Por CARLA TEIXEIRA*
Não venceremos o vírus sem vencer o verme
“É preciso que haja algum respeito, / ao menos um esboço / Ou a dignidade humana se afirmará / a machadadas” (Torquato Neto em “Poema do Aviso Final”).
Estão previstas para hoje, 29 de maio, manifestações populares em todo o país para conter a sanha daqueles que querem ganhar dinheiro enquanto o povo morre da peste e de fome. Depois dos fascistas sentirem-se à vontade para irem às ruas reivindicando pautas autoritárias – como o fechamento do STF e do Congresso Nacional, e mais poderes ao capitão presidente –, as esquerdas, partidos, sindicatos e movimentos sociais decidiram sair do zoom e do streamyard para fazer coro aos indignados e vilipendiados pela política de morte do atual governo militar.
Historicamente, foram as inúmeras manifestações populares que garantiram os serviços públicos que o povo brasileiro hoje dispõe e também as conquistas alcançadas pelos trabalhadores. Imaginem: o que seria do nosso país, nesta pandemia, sem o SUS, as universidades e instituições públicas de pesquisa? Certamente teríamos uma pilha ainda maior de cadáveres e mesmo a vacina, a conta-gotas, não estaria pingando no braço dos brasileiros. Se a coisa parece ruim, a história mostra que só não esteve pior porque a organização popular, nas ruas, garantiu saída para as inúmeras tragédias pelas quais passamos.
O golpe militar de 1964 se deu num contexto de amplas manifestações populares que pediam a urgente democratização da sociedade com a ampliação de direitos e cidadania. Mais uma vez, as forças armadas, a mídia elitista, as igrejas conservadoras, a classe média excludente e os oligarcas escravocratas se juntaram para jogar o país no caos de 21 anos de ditadura militar que sequestrou, torturou, matou e fez desaparecer os seus opositores.

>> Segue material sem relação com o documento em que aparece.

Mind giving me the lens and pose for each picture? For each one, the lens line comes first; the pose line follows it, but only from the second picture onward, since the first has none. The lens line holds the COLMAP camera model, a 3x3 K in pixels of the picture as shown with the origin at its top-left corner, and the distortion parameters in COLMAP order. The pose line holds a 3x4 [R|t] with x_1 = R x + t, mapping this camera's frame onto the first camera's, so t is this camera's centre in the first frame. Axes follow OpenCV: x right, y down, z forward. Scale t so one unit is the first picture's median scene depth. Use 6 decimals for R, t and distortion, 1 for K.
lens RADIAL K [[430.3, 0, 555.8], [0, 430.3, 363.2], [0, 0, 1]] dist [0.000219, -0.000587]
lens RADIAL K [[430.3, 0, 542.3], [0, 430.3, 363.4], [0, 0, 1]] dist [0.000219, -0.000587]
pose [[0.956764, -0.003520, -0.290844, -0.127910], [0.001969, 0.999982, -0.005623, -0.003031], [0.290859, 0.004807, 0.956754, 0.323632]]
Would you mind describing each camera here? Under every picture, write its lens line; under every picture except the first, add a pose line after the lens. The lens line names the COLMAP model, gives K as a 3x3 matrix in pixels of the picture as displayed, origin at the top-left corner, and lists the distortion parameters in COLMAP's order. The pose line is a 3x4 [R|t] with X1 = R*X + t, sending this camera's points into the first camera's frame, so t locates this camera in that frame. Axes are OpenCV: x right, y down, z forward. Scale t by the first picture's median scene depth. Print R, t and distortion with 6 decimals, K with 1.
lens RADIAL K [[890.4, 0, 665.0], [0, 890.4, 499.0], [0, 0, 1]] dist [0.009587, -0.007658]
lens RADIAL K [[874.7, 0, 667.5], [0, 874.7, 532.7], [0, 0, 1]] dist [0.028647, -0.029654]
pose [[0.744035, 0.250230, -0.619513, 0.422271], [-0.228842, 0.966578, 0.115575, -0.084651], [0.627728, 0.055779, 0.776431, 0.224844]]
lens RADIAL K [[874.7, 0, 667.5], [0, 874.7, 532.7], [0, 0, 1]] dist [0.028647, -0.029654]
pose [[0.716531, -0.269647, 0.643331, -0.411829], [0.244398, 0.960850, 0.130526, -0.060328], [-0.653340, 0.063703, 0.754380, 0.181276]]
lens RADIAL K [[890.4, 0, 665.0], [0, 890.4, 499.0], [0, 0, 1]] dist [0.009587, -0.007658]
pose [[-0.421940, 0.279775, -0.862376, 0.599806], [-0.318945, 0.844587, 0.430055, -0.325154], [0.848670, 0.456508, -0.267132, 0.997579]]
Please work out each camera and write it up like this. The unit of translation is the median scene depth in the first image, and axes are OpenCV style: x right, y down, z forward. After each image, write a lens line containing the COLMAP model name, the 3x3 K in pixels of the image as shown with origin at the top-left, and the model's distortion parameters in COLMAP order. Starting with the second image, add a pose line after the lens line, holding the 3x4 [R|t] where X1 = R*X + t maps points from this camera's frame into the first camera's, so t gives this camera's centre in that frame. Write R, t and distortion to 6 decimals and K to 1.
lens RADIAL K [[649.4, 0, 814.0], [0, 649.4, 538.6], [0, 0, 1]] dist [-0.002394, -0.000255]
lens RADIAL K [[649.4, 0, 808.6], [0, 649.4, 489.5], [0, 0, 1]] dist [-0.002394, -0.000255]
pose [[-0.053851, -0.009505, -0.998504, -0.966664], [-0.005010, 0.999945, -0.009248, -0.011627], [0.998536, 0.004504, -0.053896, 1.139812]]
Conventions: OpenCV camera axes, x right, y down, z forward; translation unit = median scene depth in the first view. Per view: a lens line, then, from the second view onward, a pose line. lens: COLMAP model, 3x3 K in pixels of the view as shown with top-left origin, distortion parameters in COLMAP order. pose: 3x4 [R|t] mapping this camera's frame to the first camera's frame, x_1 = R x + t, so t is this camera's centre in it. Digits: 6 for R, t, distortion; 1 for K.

Nos anos 1970 e 1980, foram as gigantescas greves dos trabalhadores do ABC paulista e a massiva campanha pelas “Diretas já!” que botaram os milicos pra correr do governo e permitiram o retorno dos civis, referendado pela Constituição Cidadã de 1988. A Nova República trouxe a ampliação da cidadania e a esperança de um aprofundamento democrático que se fez crer durante o ciclo dos governos petistas, mas logo foi interrompido pelo golpe de 2016, protagonizado por personagens que ecoavam a violência institucional de 1964, nos fazendo viver a recidiva de um passado que não passa.
A ascensão de Bolsonaro ao poder, em 2018, se deu num contexto de comprovada fraude eleitoral que hoje nos custa o pior governo que a República já teve. A pandemia do novo coronavírus fez explodir na cara da sociedade brasileira todas as chagas que insistia em ignorar: desigualdade social, racismo, patrimonialismo, corrupção, patriarcalismo, machismo, intolerância e um chocante desprezo pela vida humana.
A situação atual pode ser resumida na frase que chama as manifestações de sábado: “o governo é mais perigoso que o vírus”. Isso conclui que não haverá saída para esta pandemia sob o governo Bolsonaro pelo simples fato de que o presidente da República é o principal ponto de desagregação em qualquer tentativa das forças e instituições políticas para conter a disseminação do vírus e o agravamento da pandemia. Bolsonaro e a sua corja de fanáticos apoiam-se na teoria da “imunidade de rebanho”, boicotam as vacinas e qualquer medida de proteção individual e coletiva.
Não venceremos o vírus sem vencer o verme.
Dia 29 de maio será apenas a primeira de muitas manifestações. O caminho será árduo, mas a história nos mostra que a vitória é certa. Todas as chamadas insistem que os presentes utilizem máscara do tipo PFF2 (N95), levem álcool em gel e procurem manter distância física de outras pessoas: cuidando de si e de todos. Muitas cidades planejam formar “comissões de segurança” para contribuir com a organização sanitária da manifestação, inclusive com a distribuição de máscaras. A mobilização popular é o primeiro passo de um largo caminho até que a justiça social e a dignidade, para todos, sejam reestabelecidas neste país.
29M: Fora Bolsonaro! Por um auxílio emergencial digno e vacina para todos já!
*Carla Teixeira é doutoranda em história na Universidade Federal de Minas Gerais (UFMG).